Question

I am a beginner in C++ and I have a doubt. If I have a code like this:

int* f(int n){               //global

int* arr = new int[n];
for(int i=0;i<n;i++)
arr[i]=i;

return arr;
}

void main() {

int n;
scanf("%d",&n);


int* arr1 = new int;  //or should I write just int* arr1; ?
arr1 = f(n);

delete [] arr1;  // or just delete arr1;
}

The question is should I delete arr1 as array or not since I declared it as pointer to int? The code doesn't make much sense but it is good as an example. I know there are a lot of similar question but I could not find the exact answer to my question.

Was it helpful?

Solution

If the allocation was made with new <type>[n] then the deallocation must be made with delete [].

All that counts when determining the correct form of delete is the form of new that was used in the allocation.

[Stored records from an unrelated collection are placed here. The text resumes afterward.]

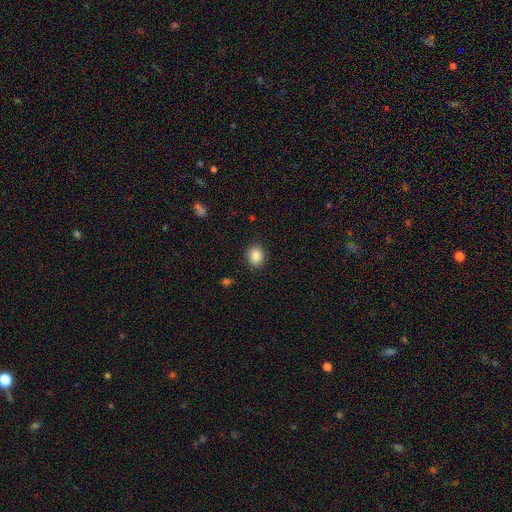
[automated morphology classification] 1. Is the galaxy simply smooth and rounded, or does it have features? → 87% smooth, 9% star or artifact, 4% featured or disk.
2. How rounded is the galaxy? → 60% round, 39% in between, 1% cigar-shaped.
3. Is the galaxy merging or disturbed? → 88% none, 8% minor disturbance, 3% major disturbance, 1% merger.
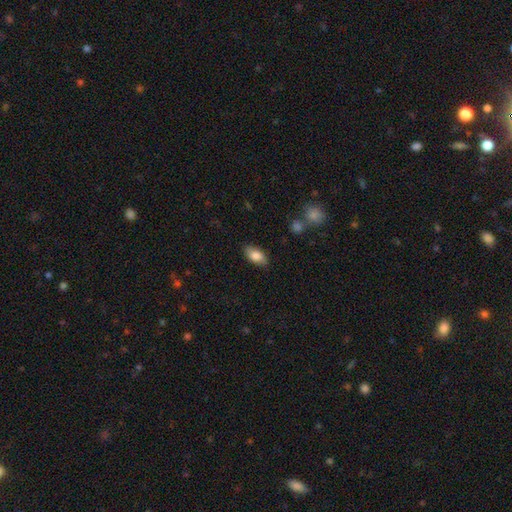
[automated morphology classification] Smooth or featured? smooth (81%)
How rounded? in between (91%)
Merging? none (84%)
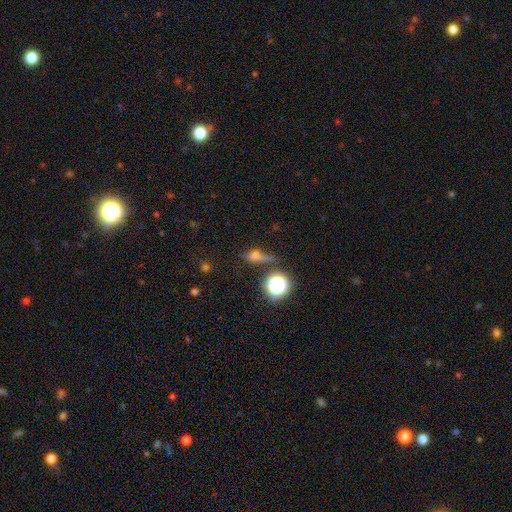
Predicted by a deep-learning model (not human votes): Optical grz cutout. It shows a smooth galaxy with no disk features (46%). Merging: none (56%).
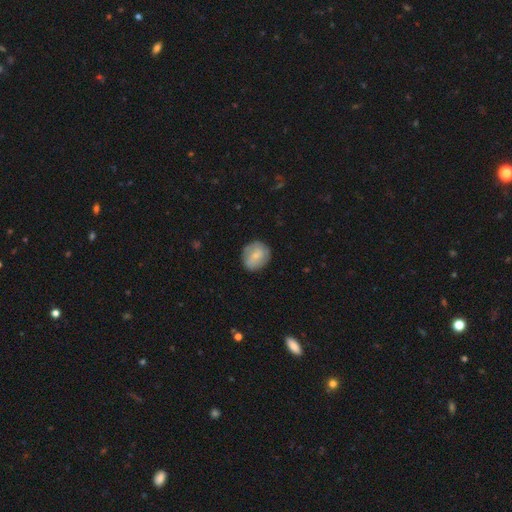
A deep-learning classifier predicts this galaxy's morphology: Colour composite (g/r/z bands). It shows a smooth galaxy with no disk features (63%) that is round (76%). Merging: none (79%).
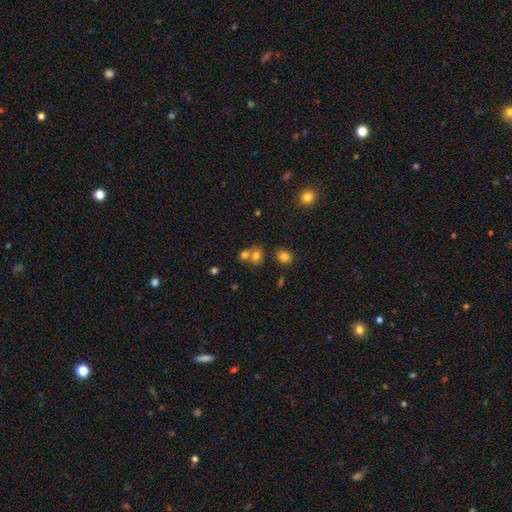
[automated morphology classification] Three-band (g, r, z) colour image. It shows a smooth galaxy with no disk features (74%) that is round (62%). Merging: merger (49%).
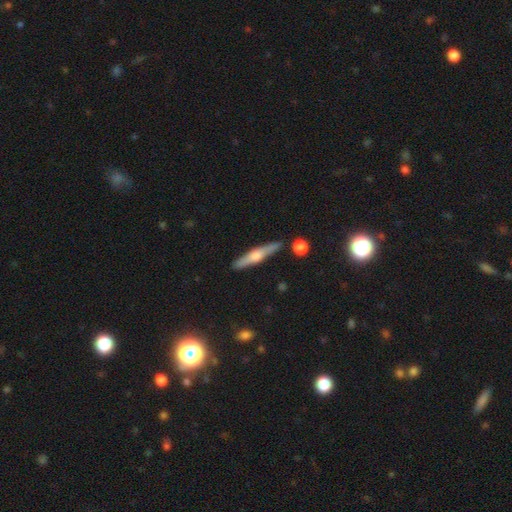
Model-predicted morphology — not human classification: This appears to be a featured or disk galaxy (58%) viewed edge-on (95%) with a rounded central bulge (89%). Merging: none (87%).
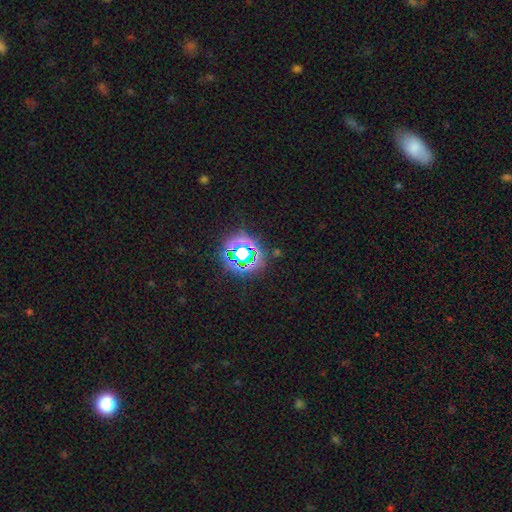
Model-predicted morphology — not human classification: Smooth or featured: star or artifact — 74% (smooth — 17%)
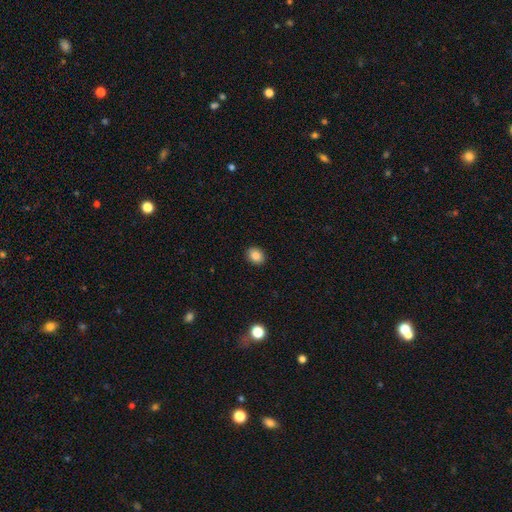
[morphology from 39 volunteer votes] Overall: smooth (87%). How rounded: in between (50%; round 47%). Merging: none (91%).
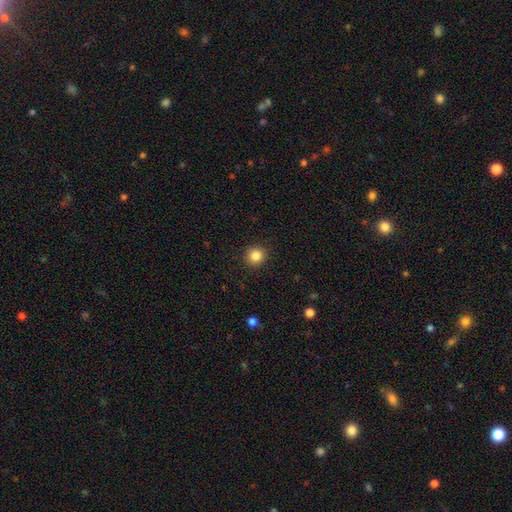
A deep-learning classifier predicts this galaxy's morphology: The model was most divided on "smooth or featured": smooth: 85%, star or artifact: 11%, featured or disk: 4%. More confident: how rounded — round (93%); merging — none (92%).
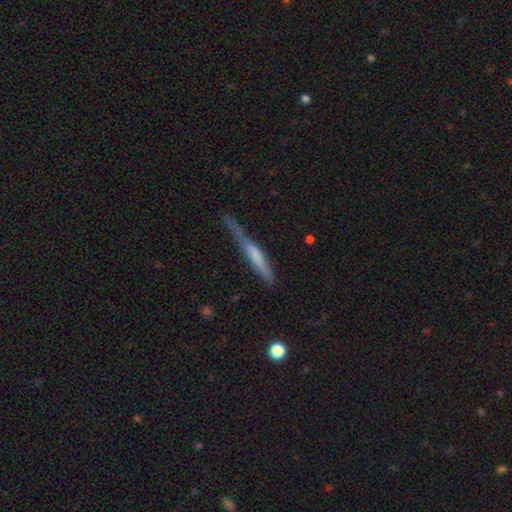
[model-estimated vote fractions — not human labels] smooth-or-featured: smooth: 53% | featured or disk: 41% | star or artifact: 7%
  how-rounded: cigar-shaped: 94% | in between: 5% | round: 2%
  merging: none: 44% | minor disturbance: 33% | major disturbance: 18% | merger: 5%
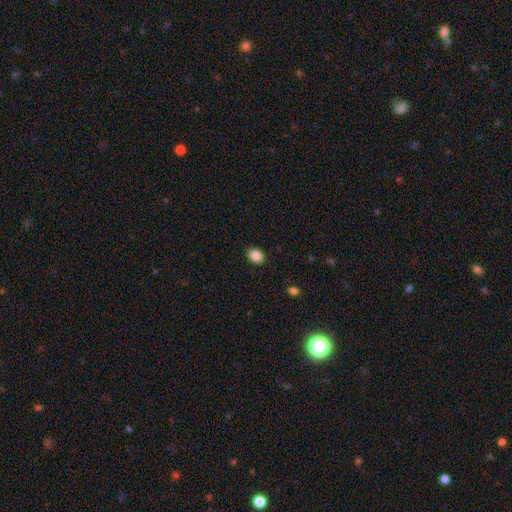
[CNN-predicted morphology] smooth_or_featured: smooth (p=0.87) [alt: star or artifact p=0.09]
how_rounded: in between (p=0.65) [alt: round p=0.34]
merging: none (p=0.89) [alt: minor disturbance p=0.08]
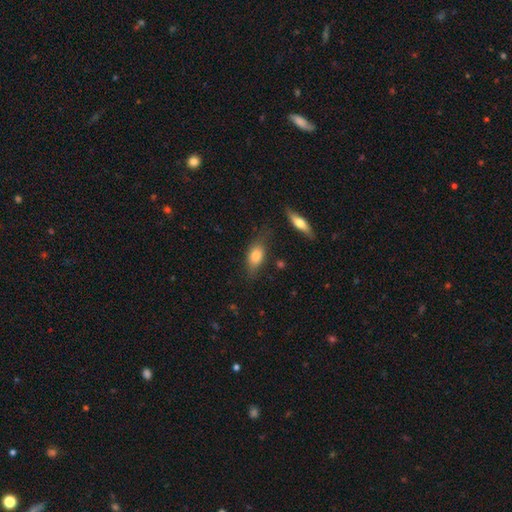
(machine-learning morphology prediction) Overall: smooth (76%). How rounded: in between (80%). Merging: none (65%).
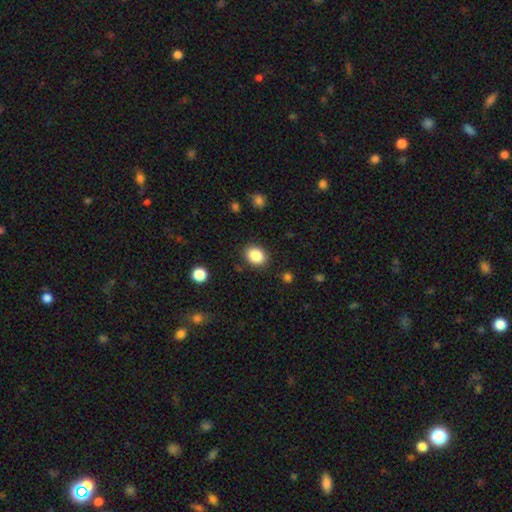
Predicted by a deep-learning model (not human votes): smooth-or-featured: smooth: 87% | star or artifact: 9% | featured or disk: 4%
  how-rounded: in between: 59% | round: 40% | cigar-shaped: 1%
  merging: none: 87% | minor disturbance: 9% | major disturbance: 3% | merger: 1%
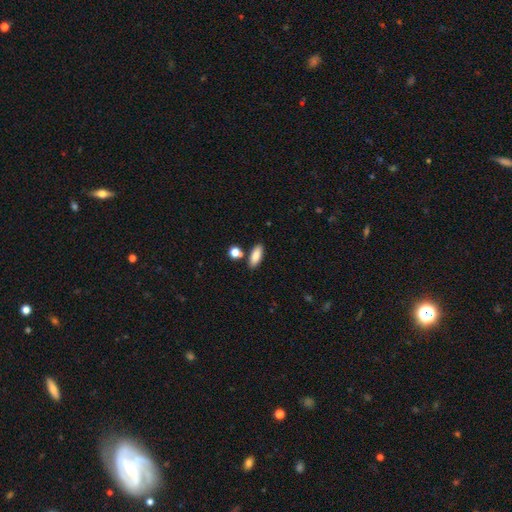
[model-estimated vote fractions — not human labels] Q: Smooth or featured?
A: smooth (86%); runner-up: star or artifact (7%)
Q: How rounded?
A: in between (77%); runner-up: cigar-shaped (19%)
Q: Merging?
A: none (79%); runner-up: minor disturbance (10%)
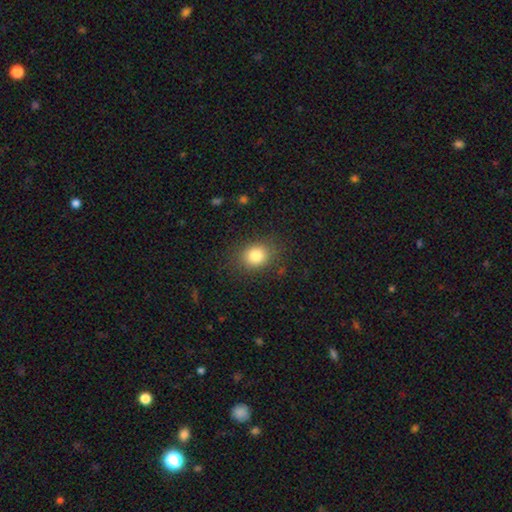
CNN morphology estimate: smooth 82%, star or artifact 11%, featured or disk 7%. Down the decision tree: how rounded — round (61%); merging — none (83%).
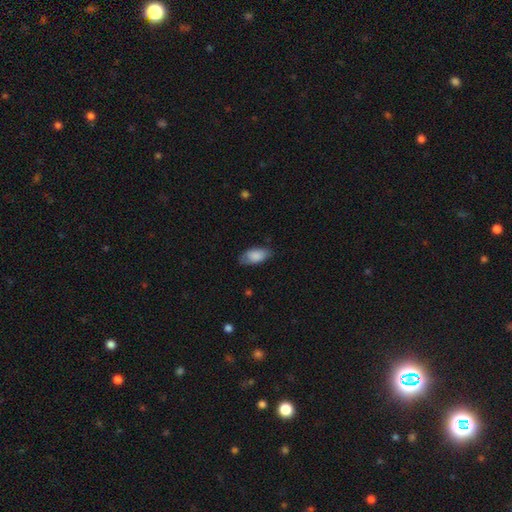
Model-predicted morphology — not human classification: smooth-or-featured: smooth: 86% | featured or disk: 8% | star or artifact: 6%
  how-rounded: in between: 92% | cigar-shaped: 5% | round: 3%
  merging: none: 74% | minor disturbance: 21% | major disturbance: 4% | merger: 1%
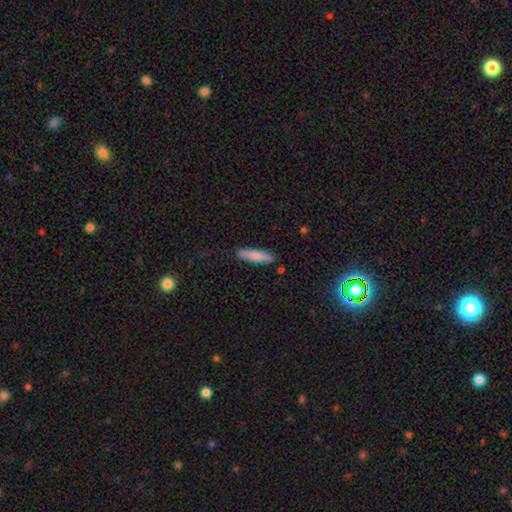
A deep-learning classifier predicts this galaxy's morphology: Q: Smooth or featured?
A: smooth (81%); runner-up: featured or disk (13%)
Q: How rounded?
A: cigar-shaped (81%); runner-up: in between (17%)
Q: Merging?
A: none (87%); runner-up: minor disturbance (9%)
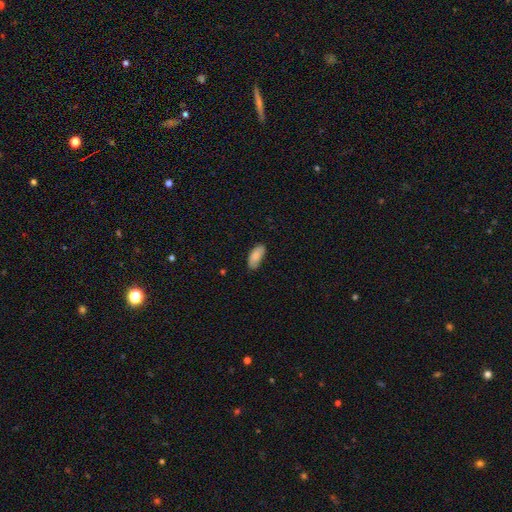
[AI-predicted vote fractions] Morphology: type=smooth (84%); roundness=in between (89%); merging=none (75%).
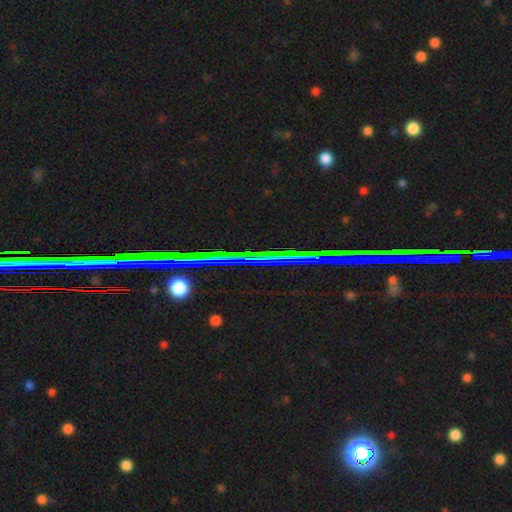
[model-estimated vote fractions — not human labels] Smooth or featured: star or artifact — 85% (featured or disk — 9%)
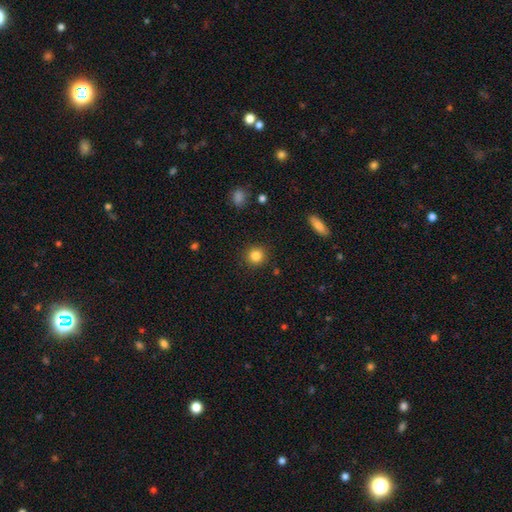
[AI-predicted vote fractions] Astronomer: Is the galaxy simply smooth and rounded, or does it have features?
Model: smooth — 84%.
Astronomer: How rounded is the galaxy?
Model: round — 92%.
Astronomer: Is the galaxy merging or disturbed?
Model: none — 90%.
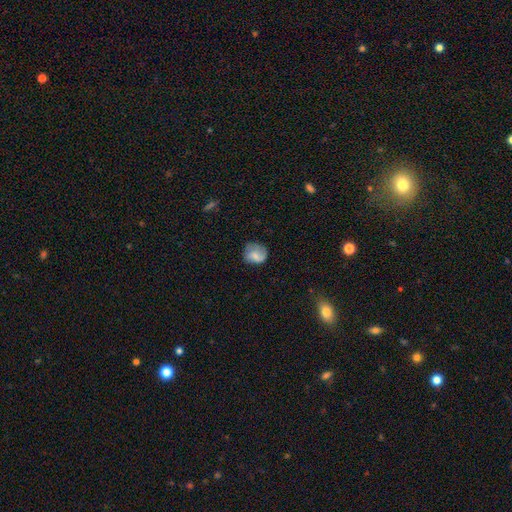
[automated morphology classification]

In your main function, you leak memory. You initialize arr1 with a call to new and then immediately overwrite that value with the new pointer returned by the call to f(). The call to new from main is simply wrong and should be removed. Write it simply like this:

int* arr1 = f(n);

And your main should be

int main()

OTHER TIPS

Write

int* arr1 = f(n);

and later

delete[] arr1;

the array object is allocated in f(), and delete deletes it. The pointer itself can not be deleted, just the object(array) it points to.